• [DOCUMENT EXCERPT]:
1

I noticed that when a bot is on my website looking for ways to hack it, it tries random URL.

I get the following info warning.

 ActionController::RoutingError (No route matches [GET] "/.ENV"):

Immediately following the info warning, I get a fatal critical error.

I assume a no match should not cause a fatal error, so what is going on? How do I trouble shoot this and fix the fatal error?

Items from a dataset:
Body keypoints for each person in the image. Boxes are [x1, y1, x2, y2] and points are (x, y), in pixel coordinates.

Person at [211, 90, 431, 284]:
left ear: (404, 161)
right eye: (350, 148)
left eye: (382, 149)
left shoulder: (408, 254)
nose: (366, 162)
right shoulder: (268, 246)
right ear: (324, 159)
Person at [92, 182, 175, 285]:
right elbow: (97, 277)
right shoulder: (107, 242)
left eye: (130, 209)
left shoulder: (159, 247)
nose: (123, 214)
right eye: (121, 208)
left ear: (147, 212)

• [WHAT YOU NEED TO DO]:
Do the following statements agree with the forum post about the routing error? Answer yes or no for each, and quote the words from the post that decide it.
(a) The bot requested the path "/.ENV".
(b) The fatal error appears before the info warning.
(c) The poster expects a route mismatch to cause a fatal error.

• [RESPONSE TO THIS EXERCISE]:
(a) Yes: "No route matches [GET] "/.ENV""
(b) No: "Immediately following the info warning, I get a fatal critical error."
(c) No: "I assume a no match should not cause a fatal error"